Exercises:
[1] List the three solutions to the crisis that the banking crisis article calls disjointed or inadequate.
[2] According to the banking crisis article, which government's commitments were not biased toward restoring market confidence?
[3] In the banking crisis article, quote the passage from "Too much the" up to and including "strategy and funding.".

Too much the investment banker: why U.S. Treasury Secretary Hank Paulson should approach the banking crisis more like a regulator.

Authorde Ramos, Abe

The trillion-dollar commitments made so far by governments, with the exception of Britain's, have been biased toward restoring market confidence instead of healing the core of what ails banks. So it might be a good idea for them to look to Asia to help them get the job done, and to do it right, both in terms of strategy and funding.

Ending the crisis requires not only easing liquidity, but also repairing banks' balance sheets and rebuilding their capital base. While the times call for a systematic approach, the solutions offered have been disjointed or inadequate. Guarantees on interbank lending won't reduce bad loans; purchasing bad loans won't improve banks' ability to lend; and taking minority stakes in banks with marquee names ignores smaller ones that are just as likely to be badly exposed to subprime debt and thus unable to serve the local businesses and consumers that oil the economy.

Saved entries:
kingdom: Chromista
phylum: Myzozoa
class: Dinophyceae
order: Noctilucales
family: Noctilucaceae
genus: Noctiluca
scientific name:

...

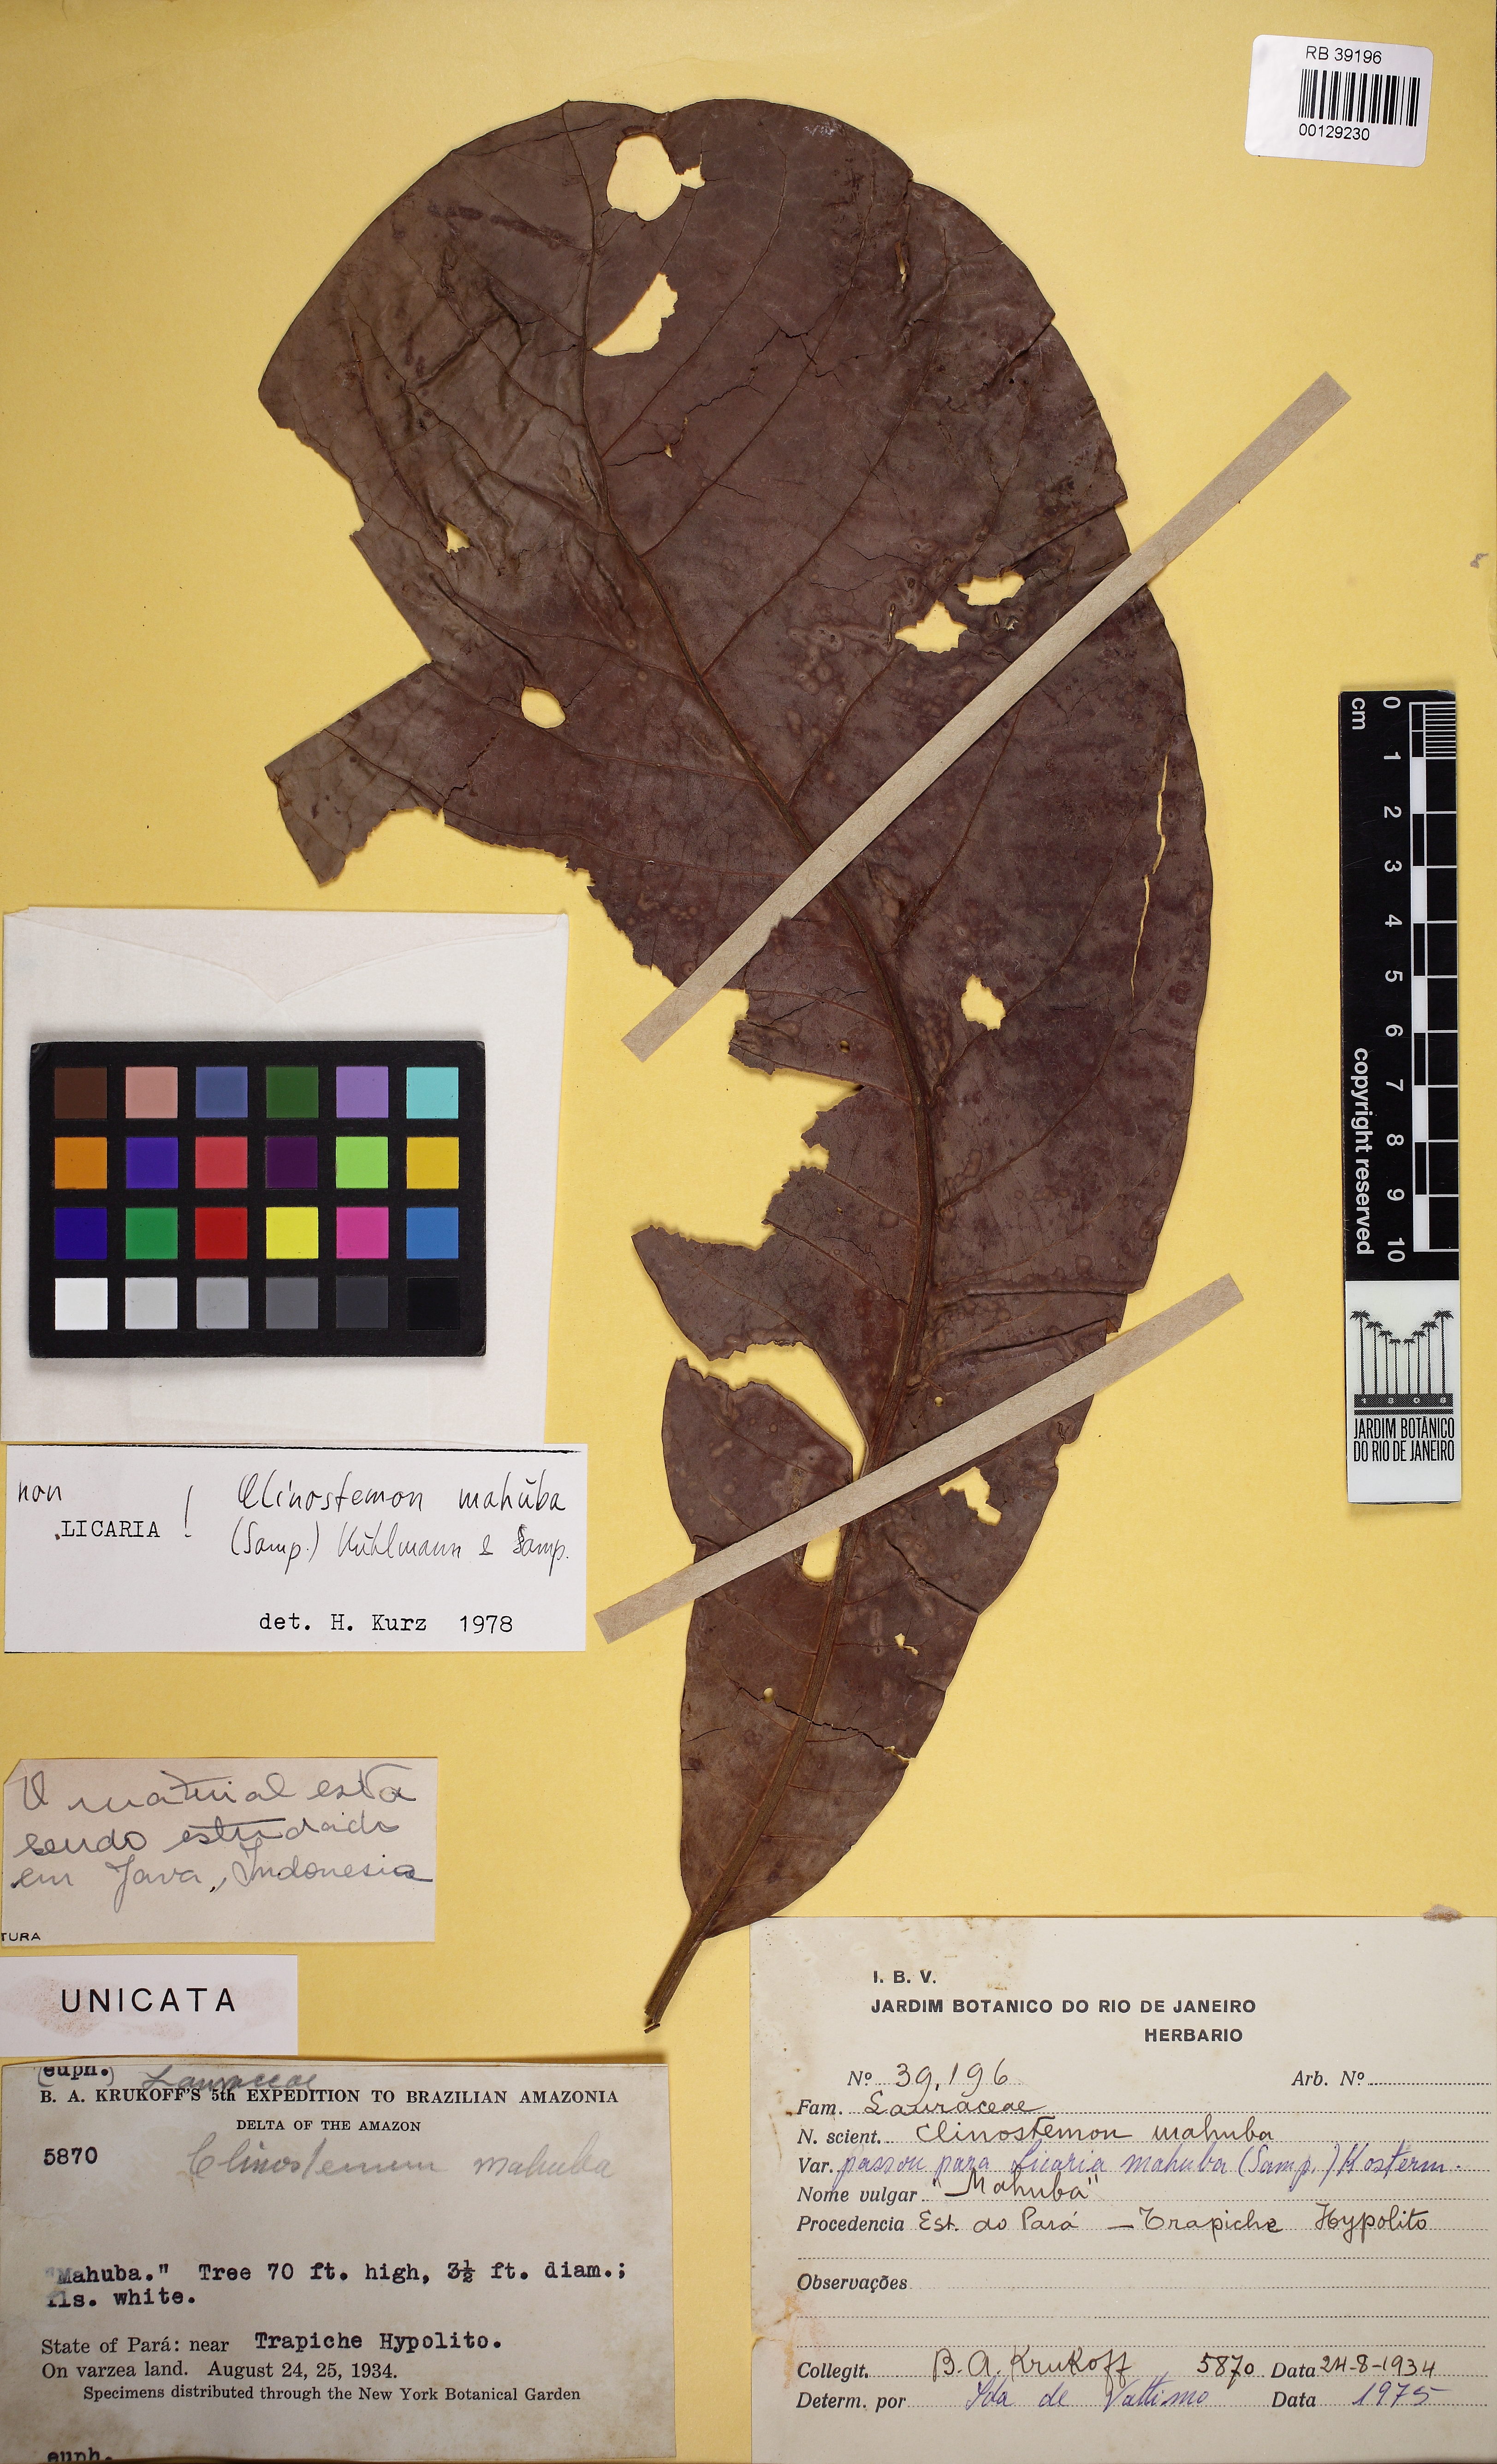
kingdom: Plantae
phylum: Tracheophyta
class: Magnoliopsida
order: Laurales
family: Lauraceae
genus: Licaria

Answer list:
[1]
- Guarantees on interbank lending
- Purchasing bad loans
- Taking minority stakes in banks with marquee names

[2] Britain's.

[3]
Too much the investment banker: why U.S. Treasury Secretary Hank Paulson should approach the banking crisis more like a regulator.

Authorde Ramos, Abe

The trillion-dollar commitments made so far by governments, with the exception of Britain's, have been biased toward restoring market confidence instead of healing the core of what ails banks. So it might be a good idea for them to look to Asia to help them get the job done, and to do it right, both in terms of strategy and funding.